A word-for-word copy of the following listing is needed. Leave out its images.

Extracted entries
+ + + + +

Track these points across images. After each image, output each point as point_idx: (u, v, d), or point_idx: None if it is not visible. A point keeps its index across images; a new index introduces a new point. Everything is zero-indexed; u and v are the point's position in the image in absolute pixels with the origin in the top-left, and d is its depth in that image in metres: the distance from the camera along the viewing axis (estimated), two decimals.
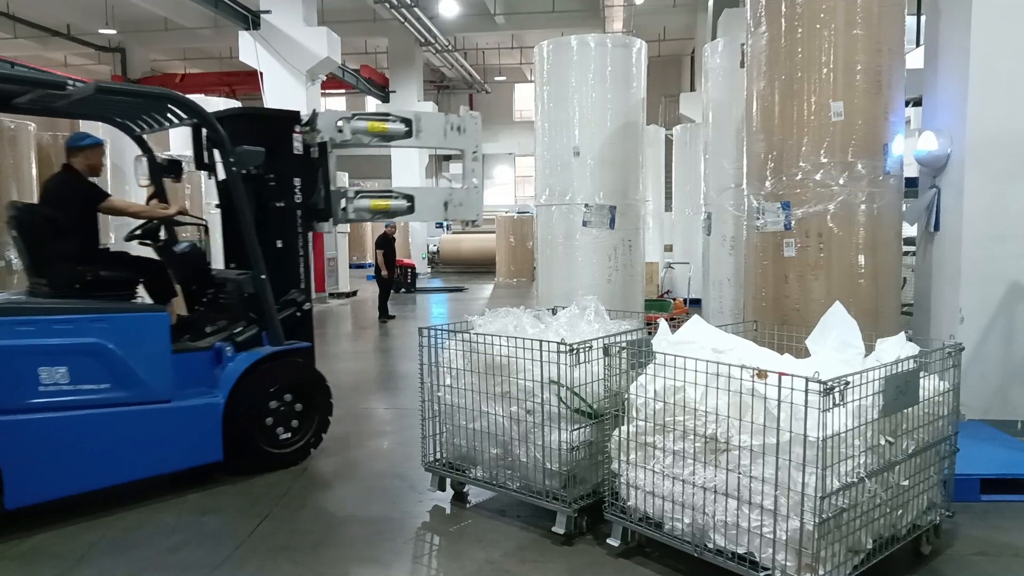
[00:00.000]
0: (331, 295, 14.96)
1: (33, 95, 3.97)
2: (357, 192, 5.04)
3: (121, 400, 3.87)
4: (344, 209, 4.94)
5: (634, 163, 6.81)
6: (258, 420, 4.46)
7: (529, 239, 17.22)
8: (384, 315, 11.94)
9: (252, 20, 13.66)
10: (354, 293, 15.63)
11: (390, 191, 5.23)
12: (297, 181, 4.82)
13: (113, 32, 20.05)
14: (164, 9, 18.41)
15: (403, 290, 16.18)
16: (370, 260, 12.79)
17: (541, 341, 3.49)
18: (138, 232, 4.80)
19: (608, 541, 3.42)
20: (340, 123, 4.84)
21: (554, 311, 4.25)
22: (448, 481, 4.13)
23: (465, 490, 4.15)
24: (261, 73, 13.63)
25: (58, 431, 3.67)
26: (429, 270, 22.75)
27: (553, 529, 3.55)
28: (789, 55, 4.34)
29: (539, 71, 6.92)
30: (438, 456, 4.12)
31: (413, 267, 17.44)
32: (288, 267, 4.82)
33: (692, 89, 19.19)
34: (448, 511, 4.03)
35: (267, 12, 13.69)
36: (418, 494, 4.23)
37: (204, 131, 4.69)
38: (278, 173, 4.75)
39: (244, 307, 4.64)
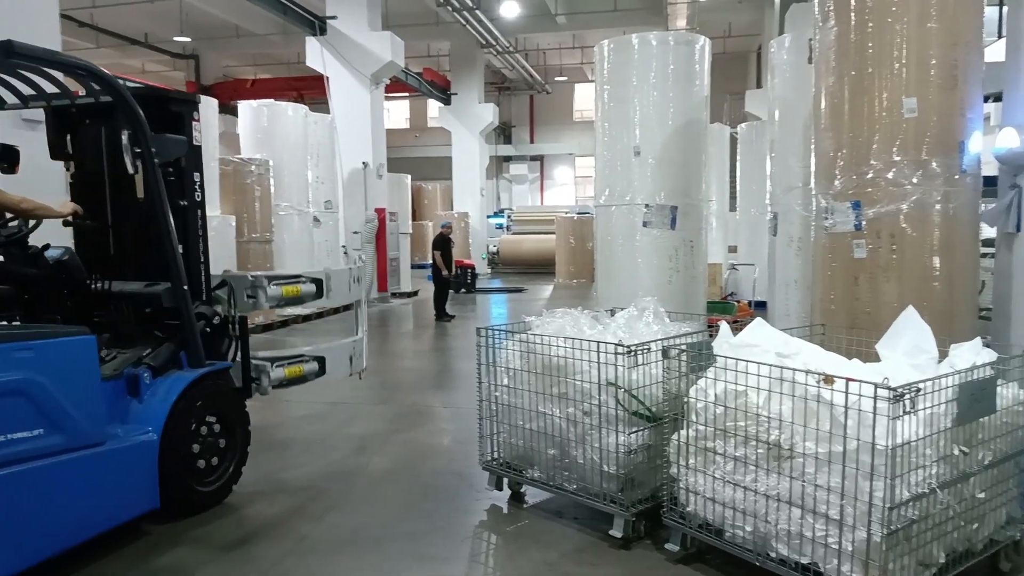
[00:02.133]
0: (393, 295, 15.22)
1: None
2: (274, 362, 4.72)
3: (56, 447, 3.15)
4: (258, 381, 4.56)
5: (696, 162, 6.69)
6: (190, 455, 3.88)
7: (589, 240, 17.14)
8: (443, 315, 12.04)
9: (319, 26, 14.01)
10: (415, 293, 15.85)
11: (302, 355, 4.98)
12: (197, 176, 4.27)
13: (187, 40, 20.87)
14: (235, 16, 19.05)
15: (463, 290, 16.31)
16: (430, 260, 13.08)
17: (598, 342, 3.47)
18: (4, 238, 3.92)
19: (667, 546, 3.38)
20: (257, 292, 4.48)
21: (612, 312, 4.22)
22: (505, 480, 4.14)
23: (522, 490, 4.16)
24: (327, 77, 13.96)
25: None
26: (489, 270, 22.88)
27: (610, 532, 3.53)
28: (859, 50, 4.20)
29: (599, 70, 6.88)
30: (496, 455, 4.14)
31: (473, 267, 17.57)
32: (191, 276, 4.13)
33: (758, 86, 18.75)
34: (505, 510, 4.05)
35: (333, 18, 14.02)
36: (476, 492, 4.26)
37: (116, 114, 3.94)
38: (177, 167, 4.15)
39: (148, 325, 4.09)
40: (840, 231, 4.33)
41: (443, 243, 12.39)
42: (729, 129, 14.98)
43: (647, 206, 6.49)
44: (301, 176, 12.58)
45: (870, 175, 4.18)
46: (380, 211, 14.72)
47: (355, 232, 14.25)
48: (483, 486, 4.22)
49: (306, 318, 11.32)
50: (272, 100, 13.43)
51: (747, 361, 3.00)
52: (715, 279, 11.82)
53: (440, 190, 25.46)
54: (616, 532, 3.51)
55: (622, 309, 4.16)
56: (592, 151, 7.37)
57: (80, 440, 3.26)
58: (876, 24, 4.12)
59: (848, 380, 2.63)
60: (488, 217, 24.81)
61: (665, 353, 3.45)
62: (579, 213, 20.72)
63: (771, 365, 2.92)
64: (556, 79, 28.42)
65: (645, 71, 6.50)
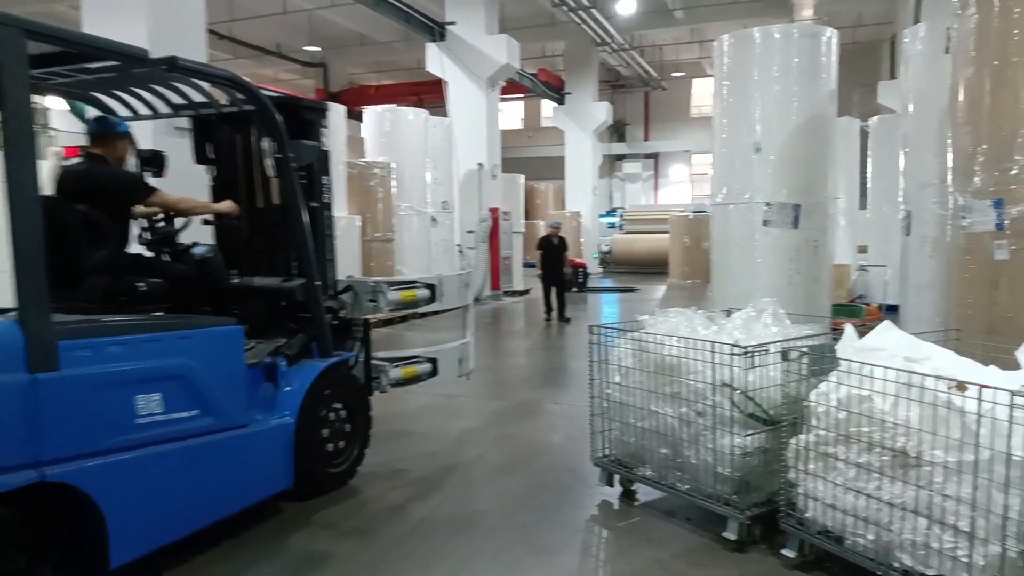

+ + + + +

Solution to this problem
Track these points across images. After each image, output each point as point_idx: (u, v, d), or point_idx: None if it is not visible. A point keeps its index across images; a new index introduces a new point. Everything is zero-indexed; u and v are the point's position in the image in absolute pixels with the origin in the top-left, and d is its depth in that image in metres: the distance from the camera along the viewing axis (estimated), two decimals.
[00:00.000]
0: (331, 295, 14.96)
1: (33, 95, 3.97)
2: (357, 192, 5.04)
3: (121, 400, 3.87)
4: (344, 209, 4.94)
5: (634, 163, 6.81)
6: (258, 420, 4.46)
7: (529, 239, 17.22)
8: (384, 315, 11.94)
9: (252, 20, 13.66)
10: (354, 293, 15.63)
11: (390, 191, 5.23)
12: (297, 181, 4.82)
13: (113, 32, 20.05)
14: (164, 9, 18.41)
15: (403, 290, 16.18)
16: (370, 260, 12.79)
17: (541, 341, 3.49)
18: (138, 232, 4.80)
19: (608, 541, 3.42)
20: (340, 123, 4.84)
21: (554, 311, 4.25)
22: (448, 481, 4.13)
23: (465, 490, 4.15)
24: (261, 73, 13.63)
25: (58, 431, 3.67)
26: (429, 270, 22.75)
27: (553, 529, 3.55)
28: (789, 55, 4.34)
29: (539, 71, 6.92)
30: (438, 456, 4.12)
31: (413, 267, 17.44)
32: (288, 267, 4.82)
33: (692, 89, 19.19)
34: (448, 511, 4.03)
35: (267, 12, 13.69)
36: (418, 494, 4.23)
37: (204, 131, 4.69)
38: (278, 173, 4.75)
39: (244, 307, 4.64)
[00:02.133]
0: (393, 295, 15.22)
1: None
2: (274, 362, 4.72)
3: (56, 447, 3.15)
4: (258, 381, 4.56)
5: (696, 162, 6.69)
6: (190, 455, 3.88)
7: (589, 240, 17.14)
8: (443, 315, 12.04)
9: (319, 26, 14.01)
10: (415, 293, 15.85)
11: (302, 355, 4.98)
12: (197, 176, 4.27)
13: (187, 40, 20.87)
14: (235, 16, 19.05)
15: (463, 290, 16.31)
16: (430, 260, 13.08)
17: (598, 342, 3.47)
18: (4, 238, 3.92)
19: (667, 546, 3.38)
20: (257, 292, 4.48)
21: (612, 312, 4.22)
22: (505, 480, 4.14)
23: (522, 490, 4.16)
24: (327, 77, 13.96)
25: None
26: (489, 270, 22.88)
27: (610, 532, 3.53)
28: (859, 50, 4.20)
29: (599, 70, 6.88)
30: (496, 455, 4.14)
31: (473, 267, 17.57)
32: (191, 276, 4.13)
33: (758, 86, 18.75)
34: (505, 510, 4.05)
35: (333, 18, 14.02)
36: (476, 492, 4.26)
37: (116, 114, 3.94)
38: (177, 167, 4.15)
39: (148, 325, 4.09)
40: (840, 231, 4.33)
41: (443, 243, 12.39)
42: (729, 129, 14.98)
43: (647, 206, 6.49)
44: (301, 176, 12.58)
45: (870, 175, 4.18)
46: (380, 211, 14.72)
47: (355, 232, 14.25)
48: (483, 486, 4.22)
49: (306, 318, 11.32)
50: (272, 100, 13.43)
51: (747, 361, 3.00)
52: (715, 279, 11.82)
53: (440, 190, 25.46)
54: (616, 532, 3.51)
55: (622, 309, 4.16)
56: (592, 151, 7.37)
57: (80, 440, 3.26)
58: (876, 24, 4.12)
59: (848, 380, 2.63)
60: (488, 217, 24.81)
61: (665, 353, 3.45)
62: (579, 213, 20.72)
63: (771, 365, 2.92)
64: (556, 79, 28.42)
65: (645, 71, 6.50)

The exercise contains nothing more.